Kim Molnar said for eight years, administrators thought her son needed more English lessons even though English is his first language.

Molnar said it all started after she filled out a home survey form, which created nothing but problems for her son.

"He does not know anything but English," she said. "He's been here since he's an infant. It's been a struggle since day one."

"I fought for eight years at this point for them not to pull him." 

Molnar said her son was born in Guatemala and came to the United States as a baby after he was adopted. 

"He's an American citizen for gosh sakes, when he came here, he did the whole thing when he was a baby," Molnar said.

In 2009, he was enrolled in Cherokee Elementary, where Molnar says he was being pulled from core education classes and placed in second language classes.

"My son shouldn't even show that he was in this program, it shouldn't be on his transcripts," she said. "My son is struggling and having issues, not just in class because of this, but emotionally, trying to fit in because you guys keep telling him he's different based on his race."

* _Record excerpts_:
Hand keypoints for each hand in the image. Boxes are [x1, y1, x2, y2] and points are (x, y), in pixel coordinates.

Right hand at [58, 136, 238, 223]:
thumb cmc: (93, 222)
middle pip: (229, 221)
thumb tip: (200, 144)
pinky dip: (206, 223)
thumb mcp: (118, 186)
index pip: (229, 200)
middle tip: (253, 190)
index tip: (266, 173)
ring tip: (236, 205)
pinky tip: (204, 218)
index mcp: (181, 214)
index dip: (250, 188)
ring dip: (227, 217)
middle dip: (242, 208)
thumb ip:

* _Exercise set_:
A. List every place that the article about Kim Molnar's son names, counting countries and schools.
B. Extend the article about Kim Molnar's son with a few more sentences, starting after its final quotation.

* _Answers to each task_:
A. Guatemala, the United States, Cherokee Elementary

B.
When Molnar enrolled her son in elementary school, she needed to fill out a home language survey. She marked her son's first language as English, and says he only spoke English. 

"He was refused to be taken out of the program," she said.

Eight years later, she received the first HLS form that was sent in, but she says it's forged.

Detroit-based WXYZ reached out to the Chippewa Schol District for comment.

Diane Blaine, director of school and community relations, said the school district could not comment at this time because they haven't received the lawsuit yet.